Supplied passage below:

Jilly constantly tries to see and contact Alix after she is released. Despite resisting contact, Alix finally relents and sees Jilly, only for the unstable young woman to be a victim of the serial killer by the next morning.

There is the brief possibility of a romance when Liz is introduced to Stephen Cox, a novelist and journalist who is currently writing a play about Pol Pot. Although the romance is not consummated, the pair enjoy seeing each other regularly.

Charles' affair and his job in the USA run their course, and he returns to London, with there being potential for a reconciliation with Liz. Charles reflects on his early career of making documentaries with a social message; his most groundbreaking, The Radiant Way, was a documentary about education for the working class. He tries to map when he 'sold out,' after one of his former collaborators is taken hostage and executed overseas.

The trio, Liz, Alix and Esther, are having dinner at Esther's flat one evening when police appear in the street outside. The trio are telephoned and asked to stay where they are, as Esther's upstairs neighbour is arrested—he is the serial killer. Liz's mother finally dies, and she and her sister reconcile while packing up the house, where neither wants to live.

==Reception==
Kirkus Reviews reviews was mildly critical of the novel's tendency for exposition but writes "On the whole, however, this is one of the best of Drabble's books, immersing the reader in a credible, relevant world."

Writing in The New Criterion, Donna Rifkind describes the novel as a continuation of "constraining sameness [in her other works] which keeps Drabble as a writer wandering around the same circle, treading the same ground."

End of Supplied passage.
Available data below:

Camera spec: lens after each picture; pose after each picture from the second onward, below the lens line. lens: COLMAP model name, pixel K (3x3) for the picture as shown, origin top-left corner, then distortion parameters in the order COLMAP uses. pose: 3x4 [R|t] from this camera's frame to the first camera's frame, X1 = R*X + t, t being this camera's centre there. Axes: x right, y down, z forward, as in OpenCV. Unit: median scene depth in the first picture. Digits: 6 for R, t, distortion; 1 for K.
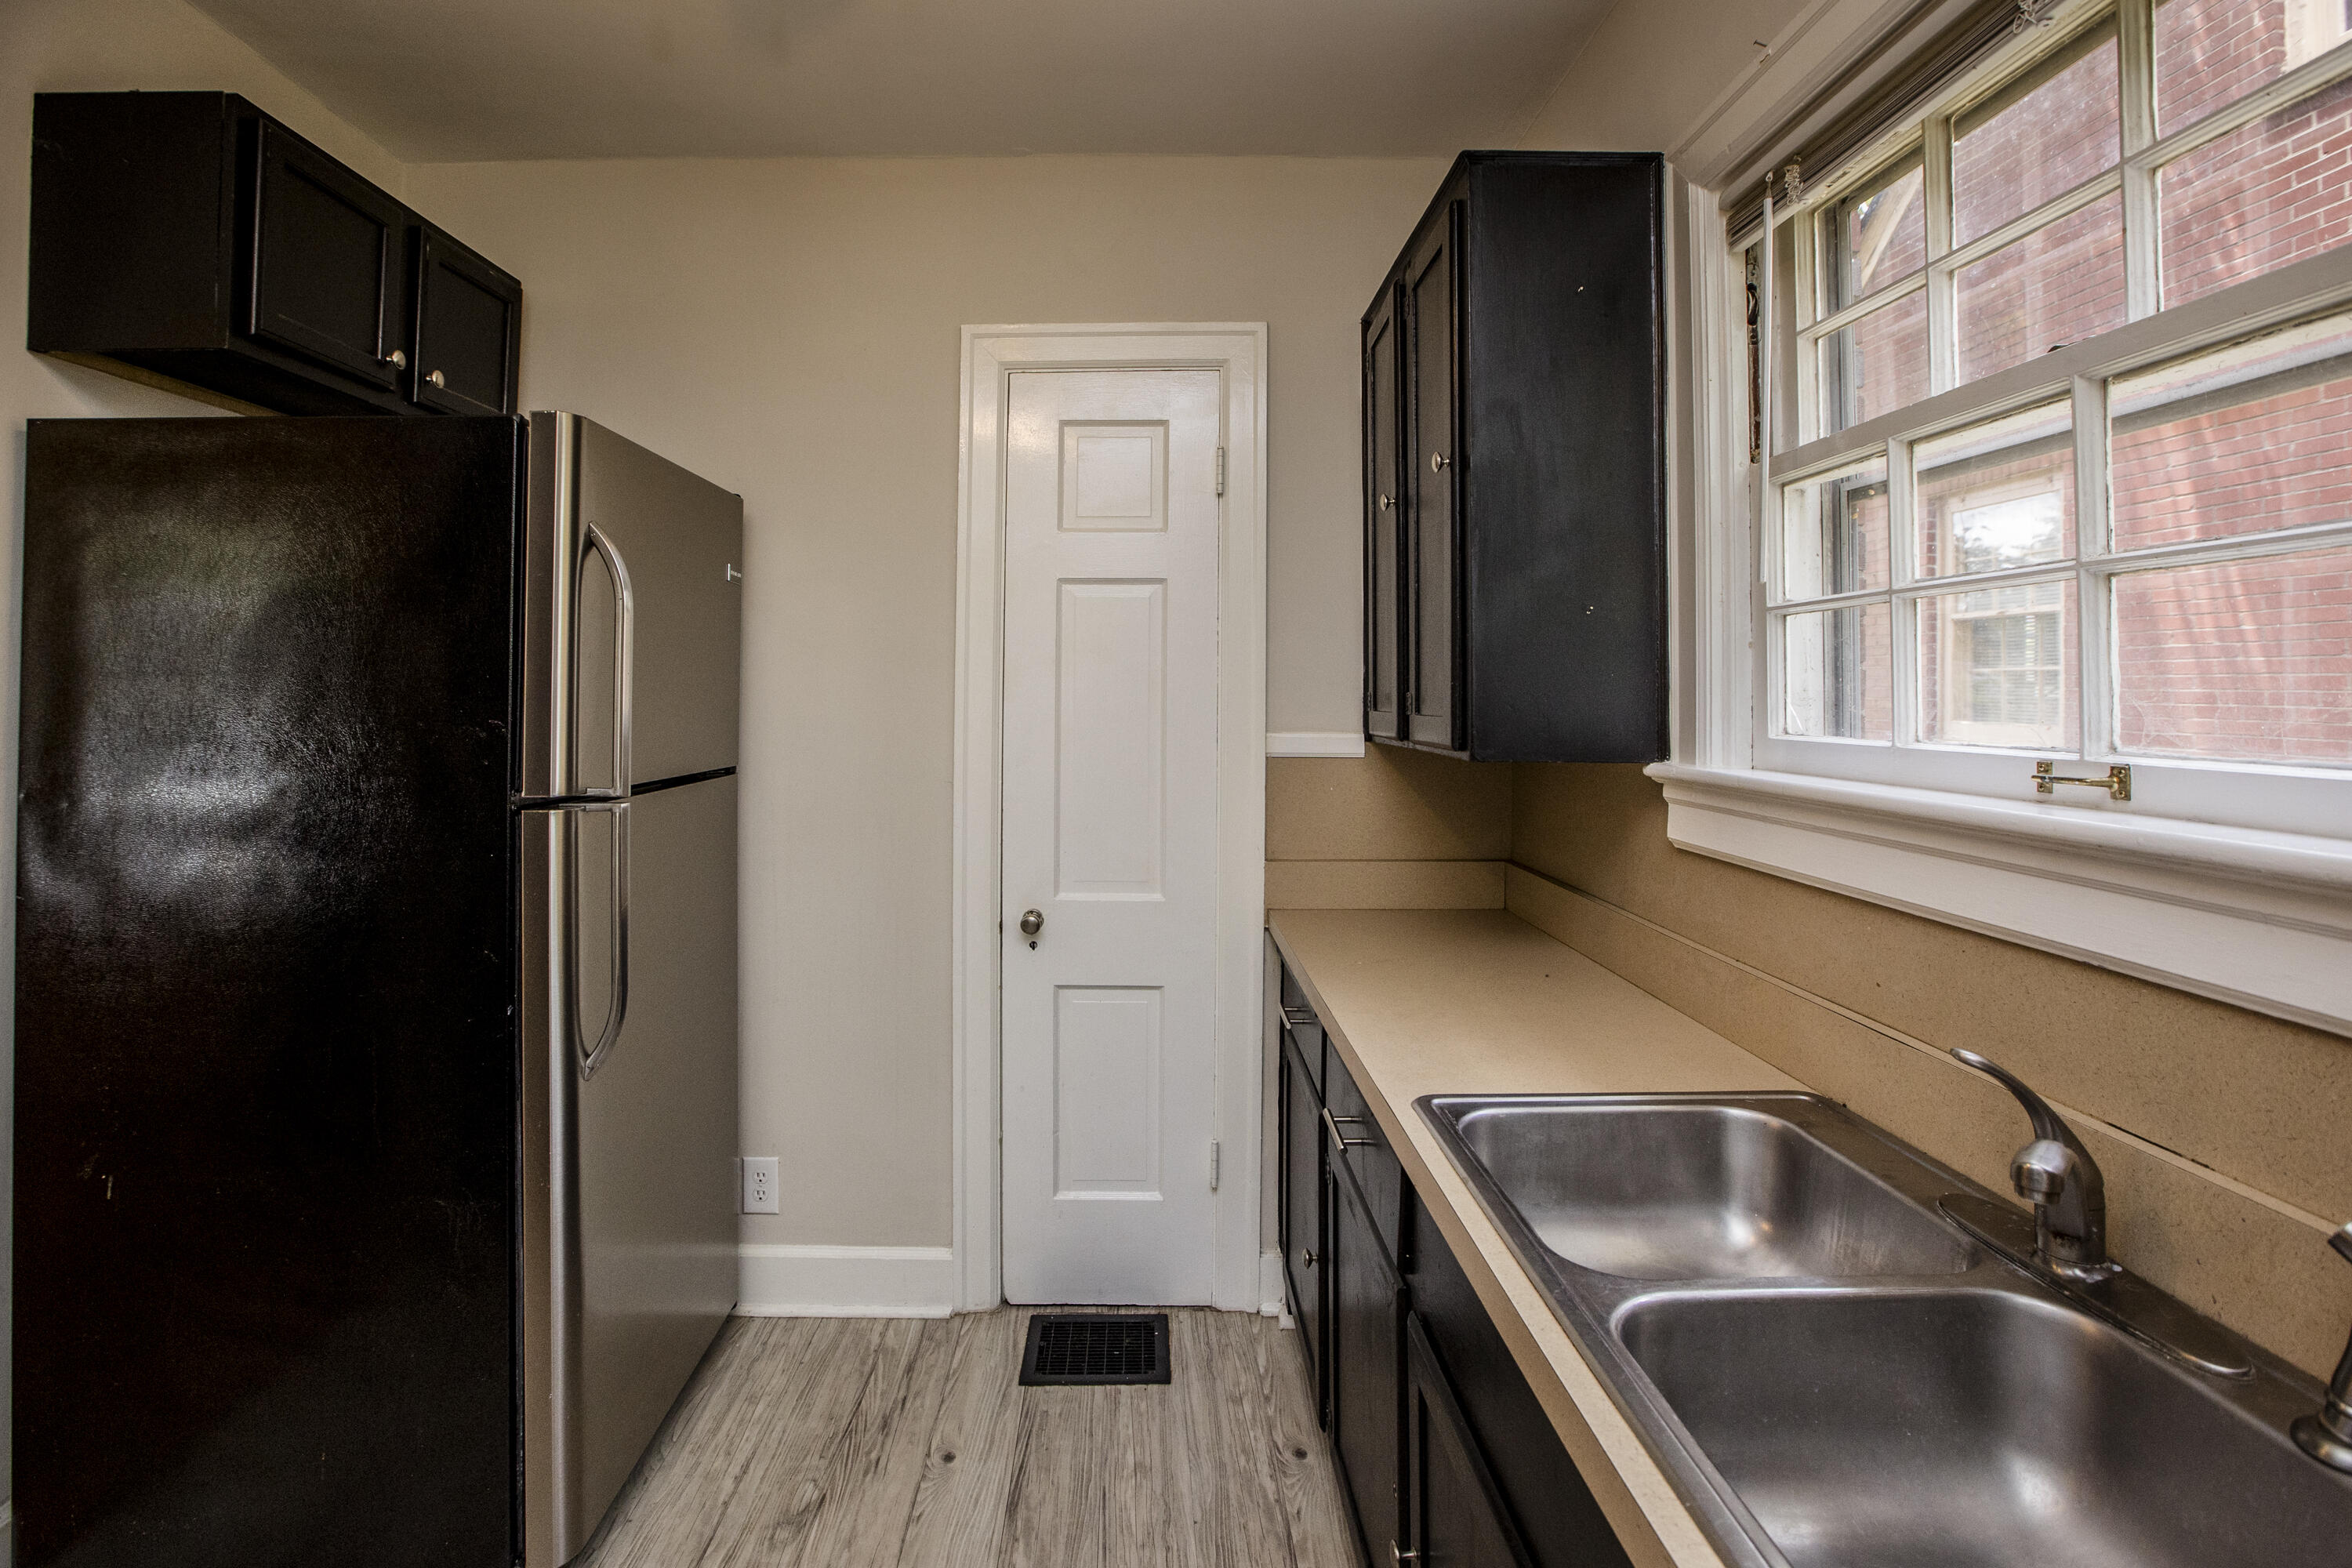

End of Available data.

Required action 1: Print the novel summary from "There is the" to "each other regularly.".
Required action 2: Name every person the novel summary mentions by name before its Reception heading.
Required action 3:
For each statement, say yes or no according to the novel summary, and quote the words that decide it.
(a) The romance between Liz and Stephen Cox is consummated.
(b) Esther's upstairs neighbour turns out to be the serial killer.
(c) Kirkus Reviews ranks the novel among Drabble's best books.
The lines above are separate material from the novel summary.

Response area 1:
There is the brief possibility of a romance when Liz is introduced to Stephen Cox, a novelist and journalist who is currently writing a play about Pol Pot. Although the romance is not consummated, the pair enjoy seeing each other regularly.

Response area 2: Jilly, Alix, Liz, Stephen Cox, Pol Pot, Charles, Esther

Response area 3:
(a) No: "Although the romance is not consummated"
(b) Yes: "he is the serial killer"
(c) Yes: "this is one of the best of Drabble's books"